Crash implementation approach:
This is yet another method that companies are using but not as much as parallel or phased implementations strategies do. Because it has its own set of challenges.
This happens when a project starts at once with all tasks, activities, and resources immediately allocated to it from day one. This results in an extremely rapid progression which has its benefits but also some risks associated with this strategy as well.
The main benefit here is that you start off on the right foot by having everything up and running from day one. But there may still be issues related to resource allocation or coordination among teams if not planned out correctly prior to starting your project process.
You do not use it unless your company needs a quick turnaround time and doesn’t care about accuracy. Since there will be more risks involved with this implementation approach. As everyone starts their work without waiting until previous steps have been finished successfully first.
Let’s see what makes companies choose the crash implementation over others?
Well, there are a few reasons why companies tend to prefer this approach over others.
The company is in urgent need of starting the project as soon as possible for certain reasons. They have limited time and resources available. So they just want to get it done with no delays or interruptions instead of having parallel or phased implementations.
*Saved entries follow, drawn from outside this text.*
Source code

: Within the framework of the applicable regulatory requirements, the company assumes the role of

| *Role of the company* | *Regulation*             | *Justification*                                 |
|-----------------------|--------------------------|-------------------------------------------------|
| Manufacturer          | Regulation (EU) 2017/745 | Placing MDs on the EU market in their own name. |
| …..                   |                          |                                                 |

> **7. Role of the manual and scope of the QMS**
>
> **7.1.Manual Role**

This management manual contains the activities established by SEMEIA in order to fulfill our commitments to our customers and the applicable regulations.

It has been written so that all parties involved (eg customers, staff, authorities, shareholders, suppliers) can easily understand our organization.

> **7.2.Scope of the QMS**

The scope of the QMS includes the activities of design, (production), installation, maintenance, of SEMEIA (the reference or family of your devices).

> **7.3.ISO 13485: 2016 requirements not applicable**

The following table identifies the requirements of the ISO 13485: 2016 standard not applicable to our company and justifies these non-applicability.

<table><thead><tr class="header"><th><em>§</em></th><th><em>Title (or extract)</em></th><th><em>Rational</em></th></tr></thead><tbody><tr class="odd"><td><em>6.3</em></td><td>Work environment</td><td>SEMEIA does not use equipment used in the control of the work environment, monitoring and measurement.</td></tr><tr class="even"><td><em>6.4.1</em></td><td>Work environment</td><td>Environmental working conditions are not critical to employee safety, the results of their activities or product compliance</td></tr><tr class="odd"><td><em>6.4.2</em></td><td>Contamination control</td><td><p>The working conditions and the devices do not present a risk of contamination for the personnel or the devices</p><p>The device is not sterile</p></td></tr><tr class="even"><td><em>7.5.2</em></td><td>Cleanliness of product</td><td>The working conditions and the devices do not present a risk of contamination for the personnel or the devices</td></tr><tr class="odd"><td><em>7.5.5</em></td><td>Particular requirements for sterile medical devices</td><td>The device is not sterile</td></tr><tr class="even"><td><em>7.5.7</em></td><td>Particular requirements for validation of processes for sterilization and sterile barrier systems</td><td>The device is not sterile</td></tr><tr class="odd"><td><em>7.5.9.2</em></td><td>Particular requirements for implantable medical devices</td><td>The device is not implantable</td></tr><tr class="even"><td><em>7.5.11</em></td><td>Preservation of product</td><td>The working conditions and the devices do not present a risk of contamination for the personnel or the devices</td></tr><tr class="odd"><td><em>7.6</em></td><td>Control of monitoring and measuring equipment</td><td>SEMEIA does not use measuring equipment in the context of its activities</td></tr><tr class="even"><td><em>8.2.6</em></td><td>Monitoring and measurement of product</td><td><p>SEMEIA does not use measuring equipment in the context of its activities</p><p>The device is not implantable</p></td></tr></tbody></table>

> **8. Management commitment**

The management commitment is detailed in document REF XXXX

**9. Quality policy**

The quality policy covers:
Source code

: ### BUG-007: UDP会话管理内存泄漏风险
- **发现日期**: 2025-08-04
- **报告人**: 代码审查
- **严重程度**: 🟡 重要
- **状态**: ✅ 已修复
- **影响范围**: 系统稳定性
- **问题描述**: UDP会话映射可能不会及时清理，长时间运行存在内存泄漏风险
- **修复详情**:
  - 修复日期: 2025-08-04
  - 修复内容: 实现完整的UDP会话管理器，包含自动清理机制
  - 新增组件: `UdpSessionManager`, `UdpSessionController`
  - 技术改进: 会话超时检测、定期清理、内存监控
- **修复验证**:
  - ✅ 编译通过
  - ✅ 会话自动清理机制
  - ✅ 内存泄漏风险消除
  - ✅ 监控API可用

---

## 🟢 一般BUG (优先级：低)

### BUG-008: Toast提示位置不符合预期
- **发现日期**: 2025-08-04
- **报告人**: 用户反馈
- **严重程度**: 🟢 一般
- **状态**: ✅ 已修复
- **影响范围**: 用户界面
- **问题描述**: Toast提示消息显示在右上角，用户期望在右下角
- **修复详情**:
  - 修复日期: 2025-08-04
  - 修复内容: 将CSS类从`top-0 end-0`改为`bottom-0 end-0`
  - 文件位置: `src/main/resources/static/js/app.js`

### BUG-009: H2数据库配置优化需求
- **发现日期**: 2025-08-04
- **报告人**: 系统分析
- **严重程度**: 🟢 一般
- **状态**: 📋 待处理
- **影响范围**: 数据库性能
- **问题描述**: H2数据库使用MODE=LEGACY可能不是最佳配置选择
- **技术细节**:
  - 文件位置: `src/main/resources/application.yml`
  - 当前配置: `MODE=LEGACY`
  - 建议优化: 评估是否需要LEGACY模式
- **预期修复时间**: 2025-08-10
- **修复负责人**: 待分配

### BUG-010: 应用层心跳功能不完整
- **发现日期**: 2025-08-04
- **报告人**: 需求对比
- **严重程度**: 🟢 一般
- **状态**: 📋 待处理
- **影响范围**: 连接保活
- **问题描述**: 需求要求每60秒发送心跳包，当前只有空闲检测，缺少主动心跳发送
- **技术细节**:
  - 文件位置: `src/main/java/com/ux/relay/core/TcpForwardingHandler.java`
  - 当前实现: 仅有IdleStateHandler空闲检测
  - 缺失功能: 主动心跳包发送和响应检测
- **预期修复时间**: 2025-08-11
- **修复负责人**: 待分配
As they will require more time and money spent on them anyway?
Benefits of crash implementation approach:
The benefits of this strategy could be seen only when you compare it to other strategies like phased or parallel ones.
- There will be no delays caused by waiting for some tasks to begin after others have already started.
- All aspects of your project will happen at once.
- You can use all resources that are available at once, instead of just part of them as it would occur in parallel implementations.
Phases of project implementation:
There are five phases for this implementation approach to be successful.
Initiation: This is where you gather all information related to your project and present it in a proposal. You will have to convince your management team of the benefits and return on investment that this project is going to give them.
Planning: This phase includes the work of mapping out what needs to be done when by whom and how long it will take. This can also include creating a schedule or timeline that everyone involved with your project should follow for successful results at the end.
Execution: Once your plan is ready, it’s time to execute it. And everyone needs to follow the schedule or timeline you’ve created for them to ensure accurate results.
Monitoring and Controlling: Once the project is underway, you’ll need to check in on everyone’s progress and make sure that they stay within your plan (schedule or timeline). You should also keep track of any issues that might arise along the way and try to resolve them before it becomes a problem for anyone involved with this implementation approach.
Closing: Project closing is the last phase of project implementation and it’s where you review your entire process. What went well? What didn’t go so well? And what can be improved upon next time around for even more accurate results?
By looking at this blog post, you can get a better idea of what project implementation approaches are and how they work. You will also learn about the crash approach which is one of three main types used in today’s business world for successful results.